What is being asked: Do any lines in the data below contain "middle"? If so, copy every one of them.

Segment Start: Data for analysis

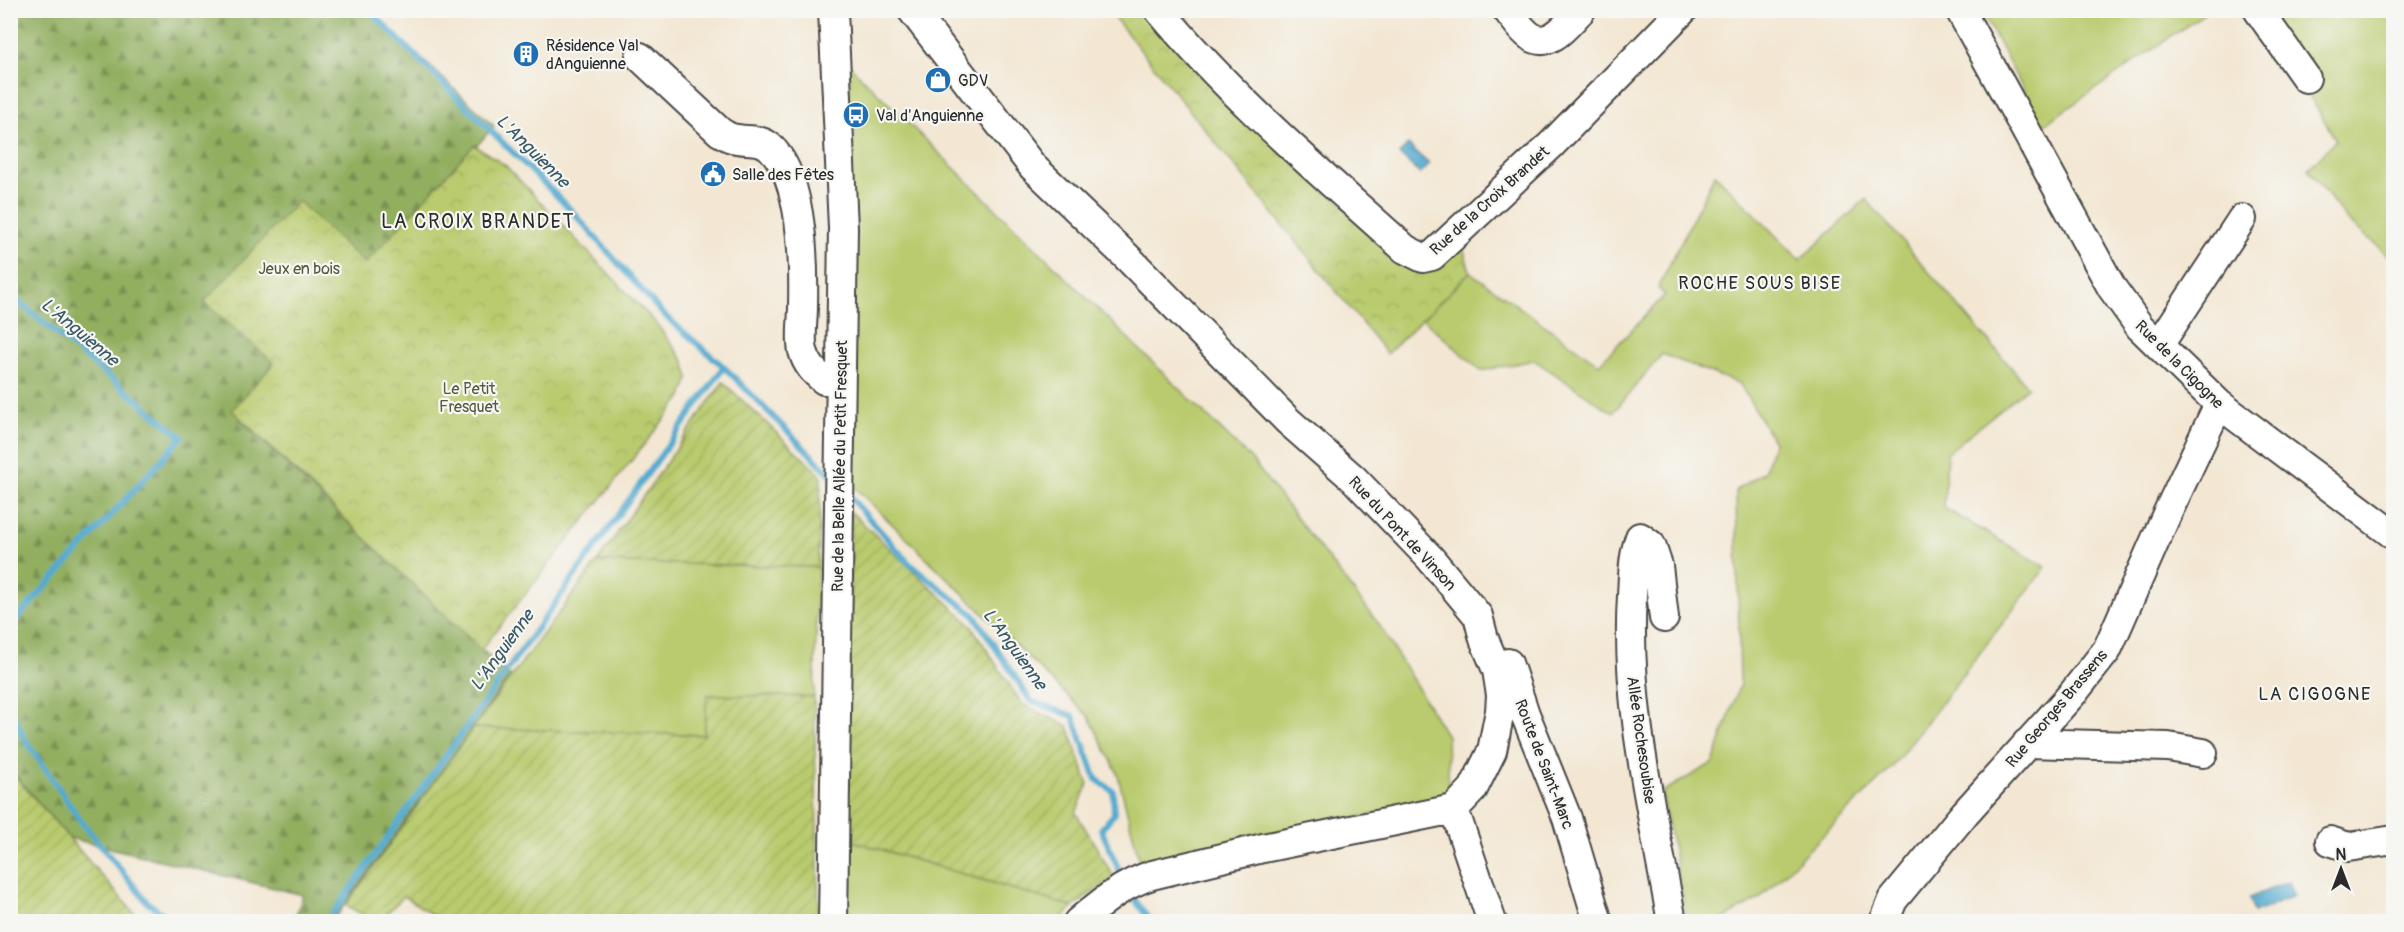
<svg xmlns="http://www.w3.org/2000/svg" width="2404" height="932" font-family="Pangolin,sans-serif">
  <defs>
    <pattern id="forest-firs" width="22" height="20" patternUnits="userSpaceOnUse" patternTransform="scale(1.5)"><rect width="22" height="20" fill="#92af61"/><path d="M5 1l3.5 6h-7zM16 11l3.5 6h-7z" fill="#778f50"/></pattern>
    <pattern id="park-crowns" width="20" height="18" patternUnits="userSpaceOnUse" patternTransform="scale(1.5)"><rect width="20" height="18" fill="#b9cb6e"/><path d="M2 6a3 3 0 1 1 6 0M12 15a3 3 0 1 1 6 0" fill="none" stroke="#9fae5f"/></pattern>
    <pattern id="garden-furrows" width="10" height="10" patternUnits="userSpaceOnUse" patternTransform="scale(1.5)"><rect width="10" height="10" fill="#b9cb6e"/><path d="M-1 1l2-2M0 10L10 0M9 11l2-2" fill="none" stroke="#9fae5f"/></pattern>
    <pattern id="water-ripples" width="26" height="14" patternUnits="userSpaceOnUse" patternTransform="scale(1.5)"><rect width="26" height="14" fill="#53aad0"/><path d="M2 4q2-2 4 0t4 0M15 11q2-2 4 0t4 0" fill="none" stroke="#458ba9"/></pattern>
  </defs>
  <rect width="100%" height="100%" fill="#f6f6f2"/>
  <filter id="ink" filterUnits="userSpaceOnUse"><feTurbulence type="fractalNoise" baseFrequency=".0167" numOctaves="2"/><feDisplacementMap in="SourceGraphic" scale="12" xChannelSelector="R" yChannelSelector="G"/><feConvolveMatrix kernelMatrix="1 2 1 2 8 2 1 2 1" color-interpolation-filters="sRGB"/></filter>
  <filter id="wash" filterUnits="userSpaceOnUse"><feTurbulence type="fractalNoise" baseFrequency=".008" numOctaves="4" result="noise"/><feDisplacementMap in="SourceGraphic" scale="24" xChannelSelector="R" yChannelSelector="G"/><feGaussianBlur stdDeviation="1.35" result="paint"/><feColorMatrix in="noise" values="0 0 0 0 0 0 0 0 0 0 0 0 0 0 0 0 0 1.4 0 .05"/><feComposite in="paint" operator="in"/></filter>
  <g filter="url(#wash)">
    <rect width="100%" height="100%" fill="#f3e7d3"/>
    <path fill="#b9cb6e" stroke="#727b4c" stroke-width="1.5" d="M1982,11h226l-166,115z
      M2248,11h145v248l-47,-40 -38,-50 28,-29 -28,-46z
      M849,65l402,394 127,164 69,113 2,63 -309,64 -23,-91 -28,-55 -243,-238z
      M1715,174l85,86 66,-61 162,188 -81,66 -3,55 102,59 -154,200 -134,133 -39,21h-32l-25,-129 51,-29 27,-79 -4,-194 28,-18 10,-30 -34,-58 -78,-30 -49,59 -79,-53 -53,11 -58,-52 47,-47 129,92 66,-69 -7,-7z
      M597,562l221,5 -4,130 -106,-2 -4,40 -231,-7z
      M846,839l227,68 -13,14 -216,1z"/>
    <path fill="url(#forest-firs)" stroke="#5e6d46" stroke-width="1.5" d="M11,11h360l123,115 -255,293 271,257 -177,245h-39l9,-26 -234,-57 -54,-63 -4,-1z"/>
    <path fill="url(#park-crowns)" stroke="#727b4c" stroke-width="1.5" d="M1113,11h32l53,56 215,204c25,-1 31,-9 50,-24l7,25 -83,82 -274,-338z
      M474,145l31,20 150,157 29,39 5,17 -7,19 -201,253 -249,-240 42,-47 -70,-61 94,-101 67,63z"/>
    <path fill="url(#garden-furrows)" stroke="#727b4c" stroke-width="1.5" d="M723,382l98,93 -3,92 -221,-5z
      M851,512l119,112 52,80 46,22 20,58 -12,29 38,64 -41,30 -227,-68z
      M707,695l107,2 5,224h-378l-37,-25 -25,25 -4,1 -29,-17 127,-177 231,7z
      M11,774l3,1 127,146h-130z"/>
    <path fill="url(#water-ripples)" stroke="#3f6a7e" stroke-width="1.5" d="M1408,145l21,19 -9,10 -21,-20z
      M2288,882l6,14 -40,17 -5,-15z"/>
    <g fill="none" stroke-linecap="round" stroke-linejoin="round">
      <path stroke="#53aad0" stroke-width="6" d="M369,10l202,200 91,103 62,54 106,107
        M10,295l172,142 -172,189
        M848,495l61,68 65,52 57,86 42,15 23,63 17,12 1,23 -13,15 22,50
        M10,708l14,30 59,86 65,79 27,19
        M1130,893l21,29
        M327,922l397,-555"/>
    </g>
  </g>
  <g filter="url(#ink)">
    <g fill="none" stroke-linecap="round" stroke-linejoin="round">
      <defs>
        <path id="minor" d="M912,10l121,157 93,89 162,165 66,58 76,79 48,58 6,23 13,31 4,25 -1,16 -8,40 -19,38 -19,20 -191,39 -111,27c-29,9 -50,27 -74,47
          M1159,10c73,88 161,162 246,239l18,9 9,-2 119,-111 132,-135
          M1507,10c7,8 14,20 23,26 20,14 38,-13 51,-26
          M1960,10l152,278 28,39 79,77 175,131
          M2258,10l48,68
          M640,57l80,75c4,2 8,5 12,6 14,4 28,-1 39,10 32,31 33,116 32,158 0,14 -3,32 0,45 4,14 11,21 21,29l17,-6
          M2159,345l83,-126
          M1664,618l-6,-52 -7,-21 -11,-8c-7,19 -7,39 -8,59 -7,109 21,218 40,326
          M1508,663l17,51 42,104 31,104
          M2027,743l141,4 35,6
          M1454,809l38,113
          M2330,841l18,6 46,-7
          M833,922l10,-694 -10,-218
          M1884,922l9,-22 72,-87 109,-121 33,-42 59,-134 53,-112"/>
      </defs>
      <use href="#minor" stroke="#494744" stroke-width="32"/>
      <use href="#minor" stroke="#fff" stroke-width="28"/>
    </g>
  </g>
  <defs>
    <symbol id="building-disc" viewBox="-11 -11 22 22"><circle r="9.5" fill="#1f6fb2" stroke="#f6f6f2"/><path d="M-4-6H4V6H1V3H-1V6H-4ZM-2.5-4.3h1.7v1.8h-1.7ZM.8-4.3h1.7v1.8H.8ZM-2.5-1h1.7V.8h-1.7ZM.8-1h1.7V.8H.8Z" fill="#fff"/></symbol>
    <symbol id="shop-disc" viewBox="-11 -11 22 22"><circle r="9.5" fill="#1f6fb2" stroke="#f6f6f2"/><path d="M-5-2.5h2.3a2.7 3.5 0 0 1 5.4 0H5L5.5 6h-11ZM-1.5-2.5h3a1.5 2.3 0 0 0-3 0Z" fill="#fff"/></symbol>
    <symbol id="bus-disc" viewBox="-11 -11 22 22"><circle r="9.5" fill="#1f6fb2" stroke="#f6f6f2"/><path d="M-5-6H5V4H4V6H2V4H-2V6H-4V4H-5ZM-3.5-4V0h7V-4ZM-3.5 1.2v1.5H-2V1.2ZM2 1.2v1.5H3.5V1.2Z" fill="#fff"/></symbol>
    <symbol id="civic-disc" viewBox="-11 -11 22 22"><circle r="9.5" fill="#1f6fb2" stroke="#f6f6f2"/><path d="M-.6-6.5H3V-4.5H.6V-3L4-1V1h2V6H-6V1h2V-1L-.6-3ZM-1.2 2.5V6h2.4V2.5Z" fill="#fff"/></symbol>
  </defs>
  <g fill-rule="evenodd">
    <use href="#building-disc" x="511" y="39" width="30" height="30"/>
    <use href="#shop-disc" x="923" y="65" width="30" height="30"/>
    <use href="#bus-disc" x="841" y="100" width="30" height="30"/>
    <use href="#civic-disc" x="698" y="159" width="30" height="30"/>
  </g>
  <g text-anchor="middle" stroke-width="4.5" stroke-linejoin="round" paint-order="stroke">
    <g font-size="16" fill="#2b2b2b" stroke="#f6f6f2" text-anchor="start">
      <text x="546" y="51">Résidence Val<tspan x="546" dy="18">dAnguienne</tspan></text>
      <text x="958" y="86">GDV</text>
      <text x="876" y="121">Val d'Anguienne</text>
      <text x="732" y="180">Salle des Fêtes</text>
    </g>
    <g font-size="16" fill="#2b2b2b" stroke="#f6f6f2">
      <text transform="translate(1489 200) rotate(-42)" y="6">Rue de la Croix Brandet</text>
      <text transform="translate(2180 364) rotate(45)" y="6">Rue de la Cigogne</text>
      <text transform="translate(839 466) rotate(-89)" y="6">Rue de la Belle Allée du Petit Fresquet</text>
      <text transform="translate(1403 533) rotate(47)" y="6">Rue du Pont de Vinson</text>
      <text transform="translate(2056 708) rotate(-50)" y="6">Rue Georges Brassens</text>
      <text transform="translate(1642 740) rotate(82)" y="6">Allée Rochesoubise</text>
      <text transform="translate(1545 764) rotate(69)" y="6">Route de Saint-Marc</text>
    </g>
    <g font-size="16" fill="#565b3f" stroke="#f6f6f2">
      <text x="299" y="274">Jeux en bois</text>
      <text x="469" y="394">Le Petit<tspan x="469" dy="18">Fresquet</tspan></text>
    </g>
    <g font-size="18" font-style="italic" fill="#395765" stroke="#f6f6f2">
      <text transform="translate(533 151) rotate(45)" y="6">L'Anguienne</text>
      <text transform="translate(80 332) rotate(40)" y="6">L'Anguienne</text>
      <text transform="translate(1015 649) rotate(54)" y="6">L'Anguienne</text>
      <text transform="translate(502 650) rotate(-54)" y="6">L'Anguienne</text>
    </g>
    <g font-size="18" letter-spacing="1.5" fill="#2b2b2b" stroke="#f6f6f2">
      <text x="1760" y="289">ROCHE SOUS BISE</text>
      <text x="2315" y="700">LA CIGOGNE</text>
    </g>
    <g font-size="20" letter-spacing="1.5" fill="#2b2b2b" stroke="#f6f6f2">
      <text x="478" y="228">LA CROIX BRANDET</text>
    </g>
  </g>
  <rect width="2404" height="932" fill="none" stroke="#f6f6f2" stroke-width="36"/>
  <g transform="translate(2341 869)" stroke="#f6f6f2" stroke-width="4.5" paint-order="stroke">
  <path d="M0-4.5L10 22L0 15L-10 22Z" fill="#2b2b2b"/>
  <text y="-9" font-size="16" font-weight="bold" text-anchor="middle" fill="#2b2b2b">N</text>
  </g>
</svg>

Segment End: Data for analysis

Answer below:
  <g text-anchor="middle" stroke-width="4.5" stroke-linejoin="round" paint-order="stroke">
  <text y="-9" font-size="16" font-weight="bold" text-anchor="middle" fill="#2b2b2b">N</text>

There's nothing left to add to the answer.